### Quoted text:
##########
Paul Chen 'practical' katanas and the like are to my experience relatively good value and of adequate quality for most purposes and also have a good quality finish and detail and the live blades are suitable for tameshigiri.  There are of course higher level swords but if your budget is not in the $1000's then there's no need.

Sorry but my advice can only be on katana as that is what I use and again I recommend checking out the Paul Chen practical series online - there are other Chen swords such as the Kotetsu or Champagne series which are quite beautiful and pracitcal - but if you are entry level be careful as these will definitely take off a finger or limb and serious study should be done first.


----------



## Flying Crane (Dec 12, 2007)

Hey JT, 

I can't really recommend any of these, but it depends on what you want it for.

If you want to use if for practicing forms, any of them will probably work.  Both for Tai Chi, as well as external forms.
##########
### Written task A:
In the listing below, pick out each line that contains the string "kern".

### Records for this exercise:
##########
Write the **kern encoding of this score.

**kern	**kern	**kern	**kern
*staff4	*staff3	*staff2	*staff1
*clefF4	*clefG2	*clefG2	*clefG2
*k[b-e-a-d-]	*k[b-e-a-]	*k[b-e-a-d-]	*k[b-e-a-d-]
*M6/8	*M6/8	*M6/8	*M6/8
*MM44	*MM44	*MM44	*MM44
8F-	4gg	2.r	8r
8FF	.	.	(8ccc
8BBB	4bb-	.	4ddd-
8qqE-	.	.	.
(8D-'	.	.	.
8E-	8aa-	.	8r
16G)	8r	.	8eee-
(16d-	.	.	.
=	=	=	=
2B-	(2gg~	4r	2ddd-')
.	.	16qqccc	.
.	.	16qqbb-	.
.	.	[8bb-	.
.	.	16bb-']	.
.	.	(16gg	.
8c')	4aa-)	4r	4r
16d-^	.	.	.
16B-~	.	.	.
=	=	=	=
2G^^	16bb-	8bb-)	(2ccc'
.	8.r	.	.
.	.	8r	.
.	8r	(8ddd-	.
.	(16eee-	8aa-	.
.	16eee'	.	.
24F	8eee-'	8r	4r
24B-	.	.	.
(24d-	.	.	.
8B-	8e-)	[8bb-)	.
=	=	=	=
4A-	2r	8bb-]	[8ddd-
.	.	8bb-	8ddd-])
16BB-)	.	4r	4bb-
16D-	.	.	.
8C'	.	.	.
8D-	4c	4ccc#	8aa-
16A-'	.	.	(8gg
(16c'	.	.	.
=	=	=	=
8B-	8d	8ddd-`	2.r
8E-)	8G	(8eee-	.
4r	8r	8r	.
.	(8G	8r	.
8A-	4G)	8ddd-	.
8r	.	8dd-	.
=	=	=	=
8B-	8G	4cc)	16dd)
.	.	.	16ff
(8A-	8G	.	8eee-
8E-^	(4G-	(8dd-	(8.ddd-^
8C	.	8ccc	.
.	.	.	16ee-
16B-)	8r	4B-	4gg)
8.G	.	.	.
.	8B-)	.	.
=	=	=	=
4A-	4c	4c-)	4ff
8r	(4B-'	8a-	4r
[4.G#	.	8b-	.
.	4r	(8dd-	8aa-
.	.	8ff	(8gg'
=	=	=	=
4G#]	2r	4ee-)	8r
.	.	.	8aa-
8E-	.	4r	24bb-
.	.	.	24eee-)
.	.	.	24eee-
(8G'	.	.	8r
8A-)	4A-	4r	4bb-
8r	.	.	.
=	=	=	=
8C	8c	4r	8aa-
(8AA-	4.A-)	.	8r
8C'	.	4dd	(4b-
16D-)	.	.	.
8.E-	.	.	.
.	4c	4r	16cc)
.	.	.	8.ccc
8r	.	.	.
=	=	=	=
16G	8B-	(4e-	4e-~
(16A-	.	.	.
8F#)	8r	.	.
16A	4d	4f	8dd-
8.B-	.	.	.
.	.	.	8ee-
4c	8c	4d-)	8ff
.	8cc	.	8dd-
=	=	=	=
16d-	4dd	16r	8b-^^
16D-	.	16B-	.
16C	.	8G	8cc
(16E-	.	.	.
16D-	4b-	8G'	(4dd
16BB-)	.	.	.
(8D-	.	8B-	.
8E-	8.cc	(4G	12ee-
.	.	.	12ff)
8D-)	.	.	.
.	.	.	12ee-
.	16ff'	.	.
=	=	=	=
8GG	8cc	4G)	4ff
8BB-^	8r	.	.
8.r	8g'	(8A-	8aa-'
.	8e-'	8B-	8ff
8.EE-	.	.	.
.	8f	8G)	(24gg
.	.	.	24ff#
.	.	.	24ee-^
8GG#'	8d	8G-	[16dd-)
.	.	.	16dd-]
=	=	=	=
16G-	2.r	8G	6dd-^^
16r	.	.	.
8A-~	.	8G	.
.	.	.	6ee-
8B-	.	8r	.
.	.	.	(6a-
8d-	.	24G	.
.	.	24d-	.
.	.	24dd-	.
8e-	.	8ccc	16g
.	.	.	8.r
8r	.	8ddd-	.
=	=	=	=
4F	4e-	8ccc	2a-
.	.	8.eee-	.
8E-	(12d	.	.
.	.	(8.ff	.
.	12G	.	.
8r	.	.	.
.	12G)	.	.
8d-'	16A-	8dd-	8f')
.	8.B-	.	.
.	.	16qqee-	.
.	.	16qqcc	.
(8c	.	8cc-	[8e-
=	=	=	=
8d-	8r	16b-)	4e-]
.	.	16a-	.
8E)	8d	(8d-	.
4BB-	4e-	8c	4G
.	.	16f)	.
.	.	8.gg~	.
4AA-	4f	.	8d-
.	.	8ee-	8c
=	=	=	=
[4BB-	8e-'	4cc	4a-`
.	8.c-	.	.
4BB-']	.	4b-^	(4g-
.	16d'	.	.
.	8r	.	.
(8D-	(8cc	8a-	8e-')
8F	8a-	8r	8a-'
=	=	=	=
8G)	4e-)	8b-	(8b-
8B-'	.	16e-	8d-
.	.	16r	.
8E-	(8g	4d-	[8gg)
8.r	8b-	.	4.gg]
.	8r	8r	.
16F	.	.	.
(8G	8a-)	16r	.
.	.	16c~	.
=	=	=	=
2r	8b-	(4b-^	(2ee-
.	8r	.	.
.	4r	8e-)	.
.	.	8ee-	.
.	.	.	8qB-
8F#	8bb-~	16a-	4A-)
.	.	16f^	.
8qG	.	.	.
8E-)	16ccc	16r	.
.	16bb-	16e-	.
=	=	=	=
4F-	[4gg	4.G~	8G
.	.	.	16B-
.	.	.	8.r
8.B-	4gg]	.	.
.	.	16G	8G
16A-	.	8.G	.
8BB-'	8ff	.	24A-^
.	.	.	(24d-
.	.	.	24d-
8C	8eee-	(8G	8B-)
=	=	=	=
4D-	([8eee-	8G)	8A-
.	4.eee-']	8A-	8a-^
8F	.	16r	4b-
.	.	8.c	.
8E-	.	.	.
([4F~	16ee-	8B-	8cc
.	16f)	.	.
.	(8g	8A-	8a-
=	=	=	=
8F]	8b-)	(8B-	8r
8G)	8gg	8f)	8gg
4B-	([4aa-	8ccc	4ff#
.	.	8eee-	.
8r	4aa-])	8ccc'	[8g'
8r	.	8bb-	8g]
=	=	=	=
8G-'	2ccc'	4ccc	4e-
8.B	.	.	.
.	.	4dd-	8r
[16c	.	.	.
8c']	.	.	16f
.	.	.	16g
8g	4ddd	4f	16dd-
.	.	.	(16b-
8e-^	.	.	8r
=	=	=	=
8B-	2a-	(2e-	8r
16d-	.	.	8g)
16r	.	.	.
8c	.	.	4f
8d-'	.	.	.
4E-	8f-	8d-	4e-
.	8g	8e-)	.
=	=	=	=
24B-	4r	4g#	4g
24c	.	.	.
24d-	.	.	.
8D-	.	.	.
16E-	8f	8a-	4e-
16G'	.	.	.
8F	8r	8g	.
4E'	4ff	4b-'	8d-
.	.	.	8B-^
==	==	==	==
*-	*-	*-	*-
##########
### Written task B:
Copy the stretch of the sword forum thread from "## Flying Crane" through "as external forms.".

### Result A:
Write the **kern encoding of this score.
**kern	**kern	**kern	**kern

### Result B:
## Flying Crane (Dec 12, 2007)

Hey JT, 

I can't really recommend any of these, but it depends on what you want it for.

If you want to use if for practicing forms, any of them will probably work.  Both for Tai Chi, as well as external forms.